# [SOURCE DOCUMENT]
====================

Thread: Queries related to checkpoints

Queries related to checkpoints

From
Rohan Malhotra
Date:
Hi,

I am a Noob with db tuning and trying to analyze pg_stats_brwriter data

checkpoints_timed | checkpoints_req | buffers_checkpoint | buffers_clean | maxwritten_clean | buffers_backend | buffers_alloc                                                                                                                                                                  
-------------------+-----------------+--------------------+---------------+------------------+-----------------+---------------+------
            35241 |              58 |             699136 |        581839 |             1597 |         1663650 |    2205969940


Almost all checkpoints (99.8%) that happened are because of checkpoint_timeout passing. Is this good or should I increaase my checkpoint_segments?
During checkpoints, 699136 8K buffers were written out which is pretty low (less than 1MB).

buffers allocated (2205969940 8K), 1663650 times a database backend (probably the client itself) had to write a page in order to make space for the new allocation. Buffer allocated seems to be too high than backend buffers.
 
How to read more into the data?

Regards
Rohan

Re: [PERFORM] Queries related to checkpoints

From
"Kevin Grittner"
Date:
Rohan Malhotra <yourbuddyrohan@gmail.com> wrote:

First off, for a one-row result with too many values to fit on one
line, you might want to use this in psql:

\x on

More importantly, you seem to be misinterpreting the numbers.

====================

# [APPLY WHAT YOU READ]
• 1. In the checkpoints thread, what psql command does the reply suggest for a one-row result with too many values to fit on one line?
• 2. Please say whether each statement agrees with the checkpoints thread, answering yes or no and quoting the words that decide it. (a) The first message says almost all checkpoints happened because checkpoint_timeout passed. (b) The writer of the first message is experienced with db tuning. (c) The reply accepts the first message's reading of the numbers.

# [INPUT DATA]
====================

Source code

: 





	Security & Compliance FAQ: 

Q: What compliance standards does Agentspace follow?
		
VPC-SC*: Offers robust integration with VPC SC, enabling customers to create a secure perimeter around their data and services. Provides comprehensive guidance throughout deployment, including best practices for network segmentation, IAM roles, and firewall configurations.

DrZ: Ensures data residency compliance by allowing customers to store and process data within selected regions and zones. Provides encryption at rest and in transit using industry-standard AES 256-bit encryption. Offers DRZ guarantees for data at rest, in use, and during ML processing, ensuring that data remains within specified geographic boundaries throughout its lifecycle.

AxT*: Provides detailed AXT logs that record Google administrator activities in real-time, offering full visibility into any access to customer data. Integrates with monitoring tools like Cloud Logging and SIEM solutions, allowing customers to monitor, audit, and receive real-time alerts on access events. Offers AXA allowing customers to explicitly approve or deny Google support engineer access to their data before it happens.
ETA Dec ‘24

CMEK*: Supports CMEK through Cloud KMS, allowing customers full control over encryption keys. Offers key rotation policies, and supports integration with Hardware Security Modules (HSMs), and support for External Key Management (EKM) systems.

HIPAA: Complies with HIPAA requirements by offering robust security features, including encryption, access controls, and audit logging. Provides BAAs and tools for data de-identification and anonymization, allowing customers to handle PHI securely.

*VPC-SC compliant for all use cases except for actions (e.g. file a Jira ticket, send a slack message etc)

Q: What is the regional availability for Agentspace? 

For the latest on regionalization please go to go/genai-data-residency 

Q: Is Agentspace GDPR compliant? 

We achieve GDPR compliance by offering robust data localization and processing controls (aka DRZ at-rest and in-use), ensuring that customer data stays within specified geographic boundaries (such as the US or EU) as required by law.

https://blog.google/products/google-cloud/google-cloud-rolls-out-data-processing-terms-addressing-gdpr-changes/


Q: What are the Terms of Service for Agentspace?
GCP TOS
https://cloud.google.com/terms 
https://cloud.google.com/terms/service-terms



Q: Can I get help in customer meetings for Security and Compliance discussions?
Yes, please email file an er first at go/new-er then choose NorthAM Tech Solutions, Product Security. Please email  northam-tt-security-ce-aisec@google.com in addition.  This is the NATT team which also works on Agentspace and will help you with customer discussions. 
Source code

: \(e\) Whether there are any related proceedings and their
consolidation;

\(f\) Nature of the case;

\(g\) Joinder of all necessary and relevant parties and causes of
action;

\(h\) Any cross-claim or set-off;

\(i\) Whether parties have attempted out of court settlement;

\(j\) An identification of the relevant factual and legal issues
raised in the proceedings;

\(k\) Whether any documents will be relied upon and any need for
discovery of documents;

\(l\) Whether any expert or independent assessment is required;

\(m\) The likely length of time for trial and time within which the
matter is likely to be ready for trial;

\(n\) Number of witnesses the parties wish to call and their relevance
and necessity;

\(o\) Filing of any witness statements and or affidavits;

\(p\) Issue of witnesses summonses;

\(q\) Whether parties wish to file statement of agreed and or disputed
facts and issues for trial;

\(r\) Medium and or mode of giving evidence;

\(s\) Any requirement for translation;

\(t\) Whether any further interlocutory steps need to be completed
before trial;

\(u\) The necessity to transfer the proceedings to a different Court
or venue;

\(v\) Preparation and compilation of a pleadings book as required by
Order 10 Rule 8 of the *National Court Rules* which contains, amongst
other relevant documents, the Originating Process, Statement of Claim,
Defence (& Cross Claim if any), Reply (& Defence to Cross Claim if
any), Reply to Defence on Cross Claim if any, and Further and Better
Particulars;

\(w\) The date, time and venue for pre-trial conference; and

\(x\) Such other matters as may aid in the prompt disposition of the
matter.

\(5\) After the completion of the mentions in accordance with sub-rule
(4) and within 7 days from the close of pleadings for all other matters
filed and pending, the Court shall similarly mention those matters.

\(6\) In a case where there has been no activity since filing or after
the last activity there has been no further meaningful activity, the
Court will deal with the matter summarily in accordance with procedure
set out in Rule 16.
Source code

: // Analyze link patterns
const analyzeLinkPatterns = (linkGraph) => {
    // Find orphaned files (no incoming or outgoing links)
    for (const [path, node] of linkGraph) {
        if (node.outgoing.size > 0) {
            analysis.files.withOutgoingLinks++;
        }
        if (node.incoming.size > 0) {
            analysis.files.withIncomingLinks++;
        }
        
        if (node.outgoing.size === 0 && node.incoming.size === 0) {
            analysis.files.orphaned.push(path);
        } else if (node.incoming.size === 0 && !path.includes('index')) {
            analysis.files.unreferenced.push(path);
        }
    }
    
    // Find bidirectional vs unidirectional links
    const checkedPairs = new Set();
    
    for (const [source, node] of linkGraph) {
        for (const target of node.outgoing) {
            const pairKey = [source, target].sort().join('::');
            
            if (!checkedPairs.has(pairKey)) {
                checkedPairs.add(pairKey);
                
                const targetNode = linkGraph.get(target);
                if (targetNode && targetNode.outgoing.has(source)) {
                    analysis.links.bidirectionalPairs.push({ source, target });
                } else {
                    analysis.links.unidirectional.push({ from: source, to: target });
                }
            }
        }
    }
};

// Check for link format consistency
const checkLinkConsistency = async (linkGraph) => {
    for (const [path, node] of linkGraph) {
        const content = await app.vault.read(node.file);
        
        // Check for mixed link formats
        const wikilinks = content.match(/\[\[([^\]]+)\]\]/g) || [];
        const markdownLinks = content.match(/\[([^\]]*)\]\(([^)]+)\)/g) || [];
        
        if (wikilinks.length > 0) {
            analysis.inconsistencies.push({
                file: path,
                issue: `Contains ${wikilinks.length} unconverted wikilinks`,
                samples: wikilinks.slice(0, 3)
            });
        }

====================

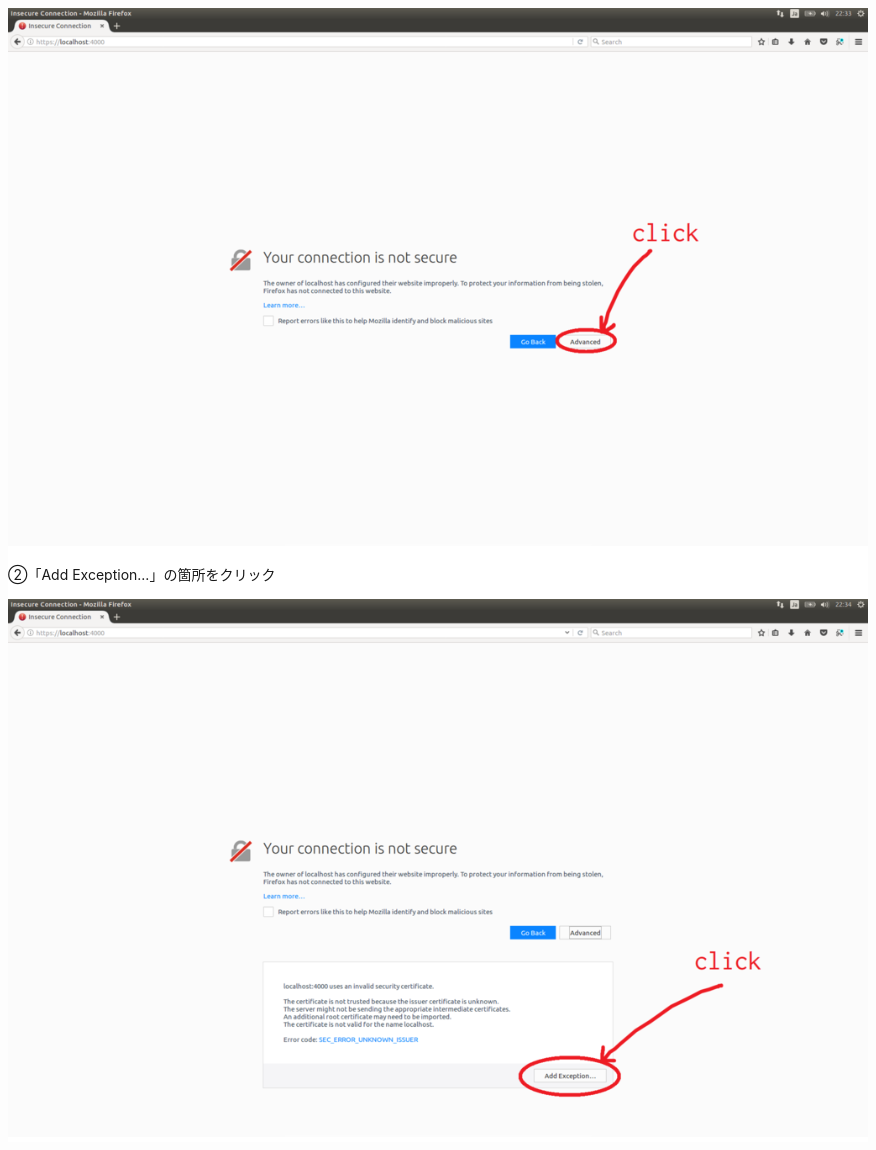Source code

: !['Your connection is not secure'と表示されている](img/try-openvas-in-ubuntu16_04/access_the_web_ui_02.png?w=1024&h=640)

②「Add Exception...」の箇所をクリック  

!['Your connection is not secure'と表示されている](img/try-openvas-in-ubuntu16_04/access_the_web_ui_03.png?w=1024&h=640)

====================

# [SOLUTIONS TO EACH TASK]
• 1. \x on

• 2.
(a) Yes: "Almost all checkpoints (99.8%) that happened are because of checkpoint_timeout passing."
(b) No: "I am a Noob with db tuning"
(c) No: "you seem to be misinterpreting the numbers."